What to produce ▸ Reproduced exactly, the lines from the start of the material through the line containing "того, он имеет" should be the whole answer, with pictures excluded.

Extracted entries ▸
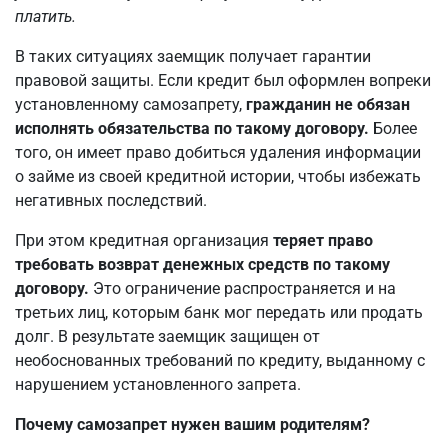
платить.
В таких ситуациях заемщик получает гарантии
правовой защиты. Если кредит был оформлен вопреки
установленному самозапрету,
гражданин не обязан
исполнять обязательства по такому договору.
Более
того, он имеет право добиться удаления информации
о займе из своей кредитной истории, чтобы избежать
негативных последствий.
При этом кредитная организация
теряет право
требовать возврат денежных средств по такому
договору.
Это ограничение распространяется и на
третьих лиц, которым банк мог передать или продать
долг. В результате заемщик защищен от
необоснованных требований по кредиту, выданному с
нарушением установленного запрета.
Почему самозапрет нужен вашим родителям?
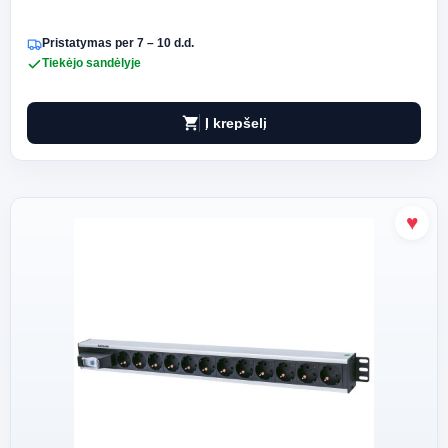
Pristatymas per 7 – 10 d.d.
Tiekėjo sandėlyje
shopping_cart
Į krepšelį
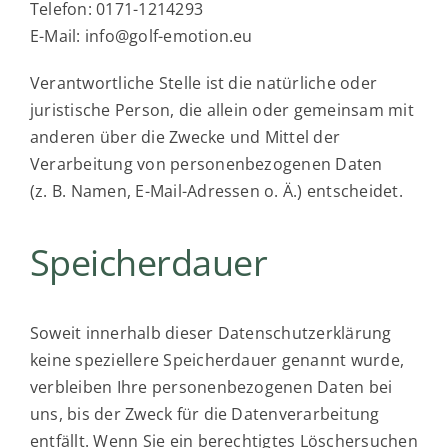
Telefon: 0171-1214293
E-Mail: info@golf-emotion.eu
Verantwortliche Stelle ist die natürliche oder
juristische Person, die allein oder gemeinsam mit
anderen über die Zwecke und Mittel der
Verarbeitung von personenbezogenen Daten
(z. B. Namen, E-Mail-Adressen o. Ä.) entscheidet.
Speicherdauer
Soweit innerhalb dieser Datenschutzerklärung
keine speziellere Speicherdauer genannt wurde,
verbleiben Ihre personenbezogenen Daten bei
uns, bis der Zweck für die Datenverarbeitung
entfällt. Wenn Sie ein berechtigtes Löschersuchen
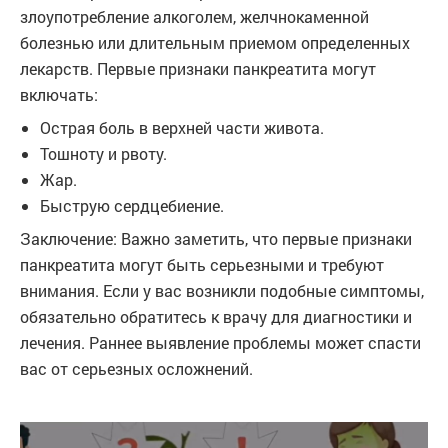
злоупотребление алкоголем, желчнокаменной
болезнью или длительным приемом определенных
лекарств. Первые признаки панкреатита могут
включать:
Острая боль в верхней части живота.
Тошноту и рвоту.
Жар.
Быструю сердцебиение.
Заключение: Важно заметить, что первые признаки
панкреатита могут быть серьезными и требуют
внимания. Если у вас возникли подобные симптомы,
обязательно обратитесь к врачу для диагностики и
лечения. Раннее выявление проблемы может спасти
вас от серьезных осложнений.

Task solution ▸
платить.
В таких ситуациях заемщик получает гарантии
правовой защиты. Если кредит был оформлен вопреки
установленному самозапрету,
гражданин не обязан
исполнять обязательства по такому договору.
Более
того, он имеет право добиться удаления информации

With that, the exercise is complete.